M. Fournier, qui affirme n'avoir été «téléguidé par personne» pour faire la présente démarche médiatique, oeuvre depuis 1971 dans le créneau du financement de la recherche universitaire et ne cache pas qu'il s'inquiète des effets de ce qui se passe à l'UQTR, notamment sur la Fondation de l'UQTR.

«J'espère que, malgré ce climat-là, la population garde quand même une bonne confiance au niveau de l'Université, notamment en ce qui concerne les donateurs à la Fondation. S'il commence à s'instaurer un climat de suspicion et que ces gens-là diminuaient de façon importante leur contribution, ce serait assez dommage pour la région», fait-il valoir.

«J'espère que cette réputation de l'Université ne viendra pas entacher le bon développement de la Fondation», dit-il.

«Si l'on essaie de travailler avec un partenaire qui est de plus en plus ébranlé, de plus en plus en difficulté dans ses relations avec l'extérieur et surtout vis-à-vis la Fondation, si les gens commencent à avoir une certaine forme de réticence à donner à la Fondation, ça va créer un certain nombre de problèmes», prévient-il.

La Fondation est «un levier très important», fait valoir René-Paul Fournier. «Même au CSSSTR, dans mon travail de développement de la collaboration avec l'Université, nous avons fait affaire avec la Fondation de l'UQTR pour aller chercher des sous pour nous aider à soutenir le démarrage d'un certain nombre d'équipes de collaborateurs entre l'hôpital et l'Université», illustre M. Fournier.
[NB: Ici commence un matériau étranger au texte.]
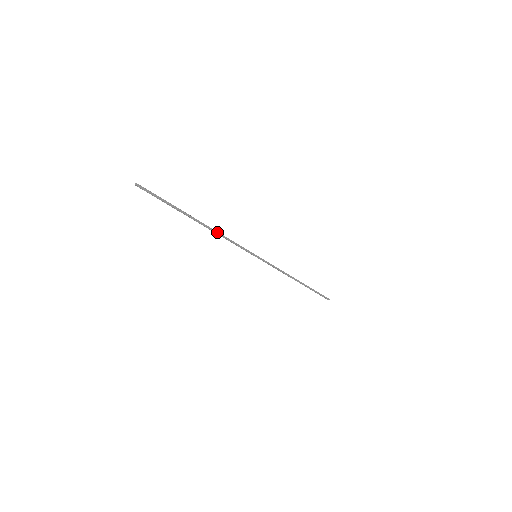
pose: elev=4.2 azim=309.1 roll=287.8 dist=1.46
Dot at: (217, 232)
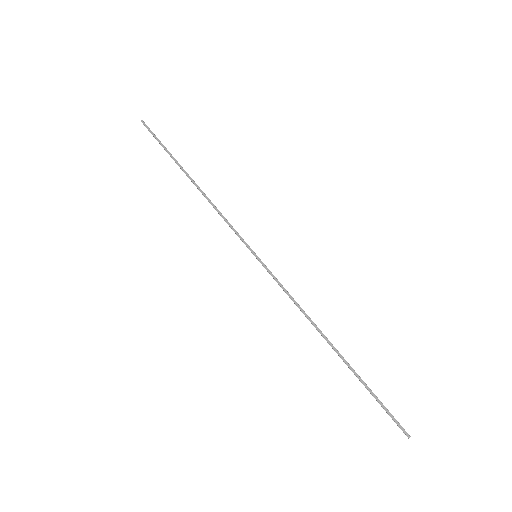
Dot at: (208, 198)
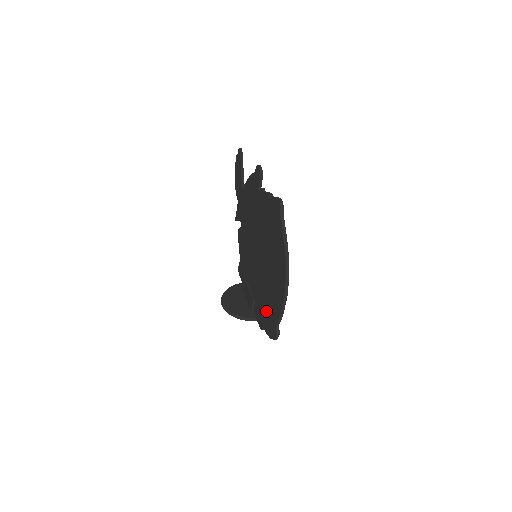
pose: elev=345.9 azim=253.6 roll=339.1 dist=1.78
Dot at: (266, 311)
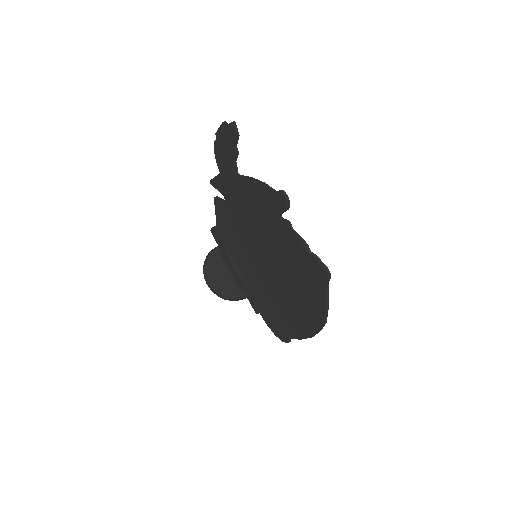
Dot at: (271, 314)
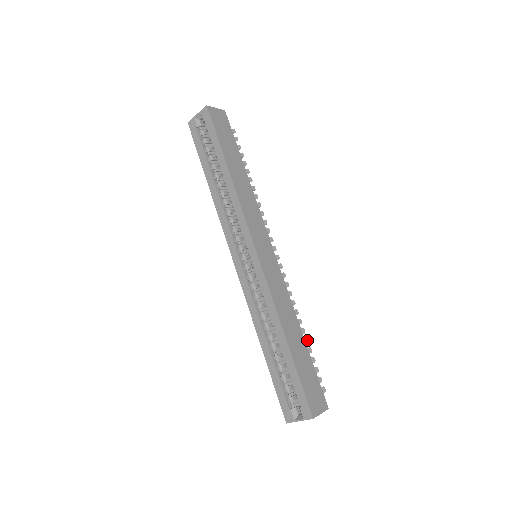
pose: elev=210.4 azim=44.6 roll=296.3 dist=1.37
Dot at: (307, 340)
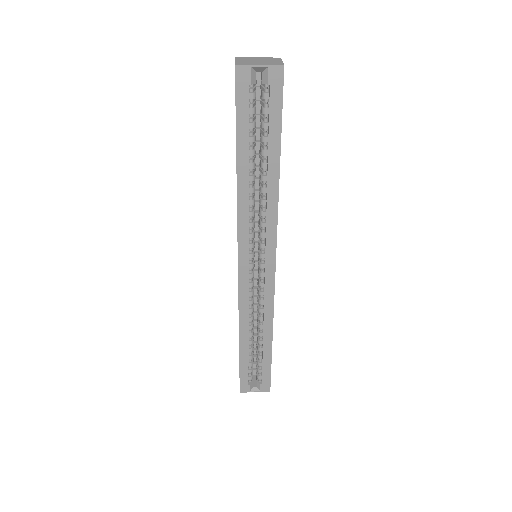
Dot at: occluded
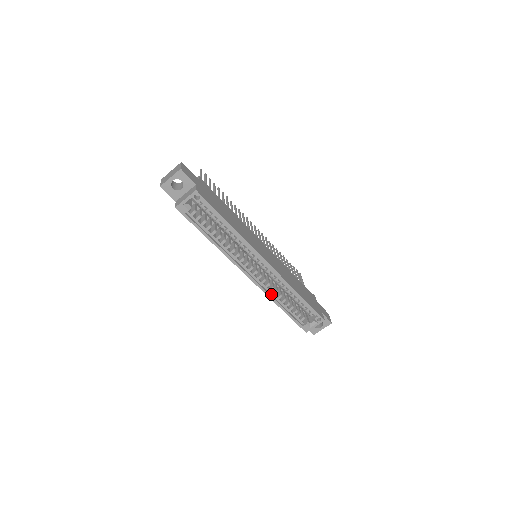
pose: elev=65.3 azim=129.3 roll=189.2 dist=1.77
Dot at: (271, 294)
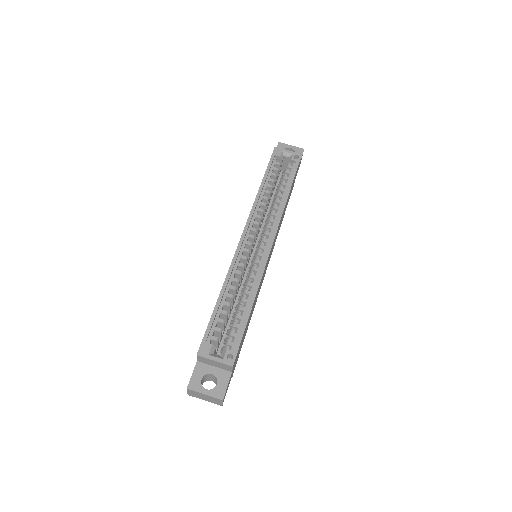
Dot at: (231, 275)
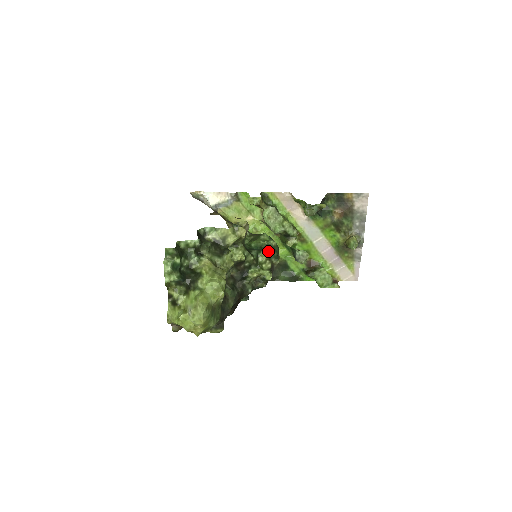
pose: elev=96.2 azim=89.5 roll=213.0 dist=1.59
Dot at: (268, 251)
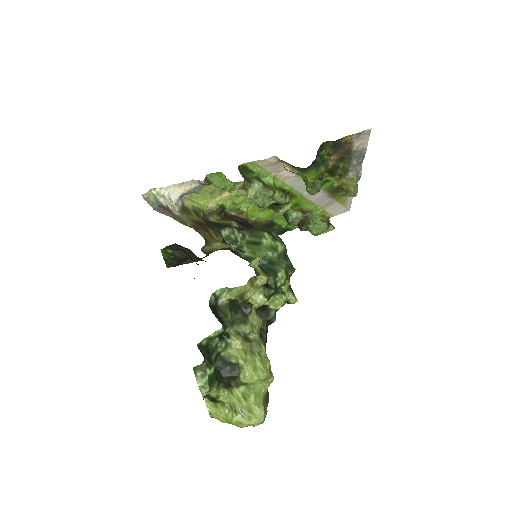
Dot at: (282, 266)
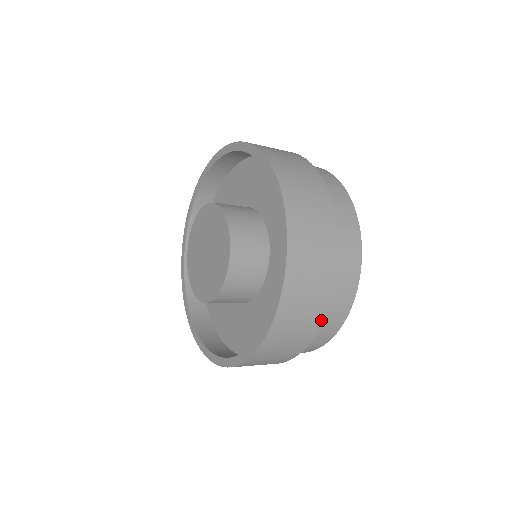
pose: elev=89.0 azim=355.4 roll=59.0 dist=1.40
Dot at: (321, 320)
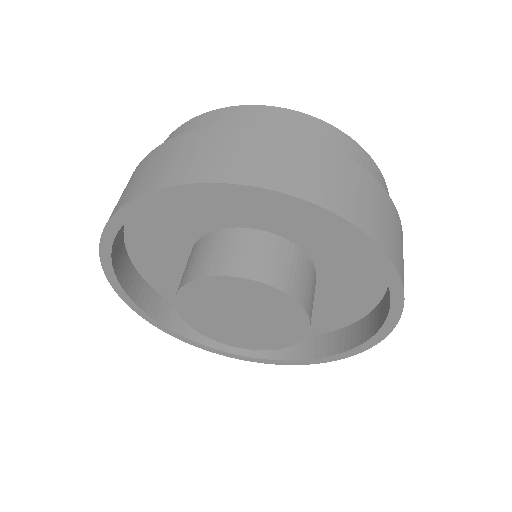
Dot at: occluded
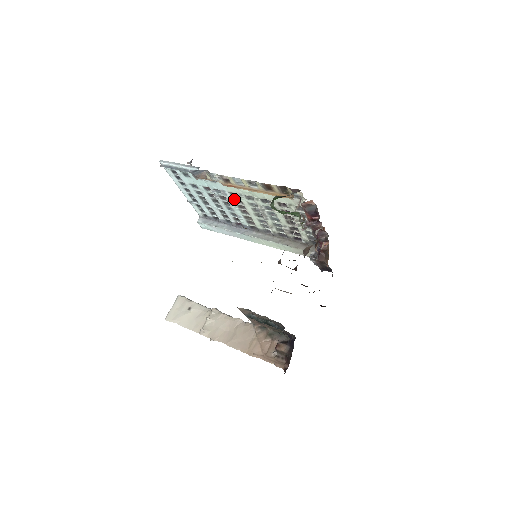
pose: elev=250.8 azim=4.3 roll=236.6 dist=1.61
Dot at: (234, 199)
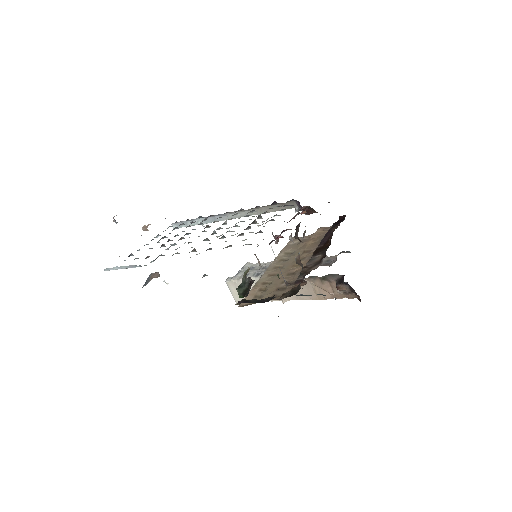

«Donc, c'est un levier très important et qui est majeur, selon moi, pour que l'Université soit capable de jouer son rôle de leadership et de vecteur de développement pour la région de la Mauricie», fait-il valoir.

«Quand je lis les journaux et que je discute avec les gens - car j'ai encore beaucoup de contacts avec l'Université - et que je regarde ce qui se passe, je trouve que les choses sont passablement inquiétantes», dit-il.

«Au cours des dernières années, rappelle-t-il, il y a eu des mises à pied intempestives qui ont été faites, de plusieurs niveaux de personnels, que ce soit des vice-recteurs, des cadres, des professionnels ou des ouvriers. On a mis pas mal de gens à la porte. Il y a eu des réprimandes par des coupes de salaires. Il y a eu des mises en demeure à l'égard notamment de deux retraités cadres qui avaient écrit une lettre ouverte (dans Le Nouvelliste) très posée. Il y a eu l'utilisation de stratégies pour le moins douteuses au plan éthique pour discréditer certains cadres dans leurs fonctions», illustre M, Fournier.

«Les frais d'avocats pour régler un paquet de litiges ont explosé», ajoute-t-il. «On a l'impression que c'est rendu un champ de bataille», résume l'ex-vice-recteur.

«Il y a beaucoup de réunions qui se tiennent à huis clos», quelque chose qui était extrêmement rare avant l'arrivée en poste de l'administration actuelle, précise-t-il.

«Les messages qui sortent de l'Université ne sont jamais clairs», dit-il. «On n'a pas le droit de parler. On n'a surtout pas le droit de critiquer la direction. C'est la mise en demeure tout de suite», fait-il remarquer.

«Il m'apparaît qu'il y a une situation qui doit cesser», résume M. Fournier «et c'est urgent», plaide-t-il.

«Je déplore que le siège social» de l'Université du Québec «ne soit pas intervenu là-dessus», dit-il.

«Je pense qu'il y a un virage très important à prendre pour l'instant et il va falloir qu'à un moment donné, quelque part, des gens prennent des décisions majeures pour l'Université», estime-t-il. «La mesure qui m'apparaît, je dirais, presque incontournable, c'est la tutelle de l'Université», conclut-il.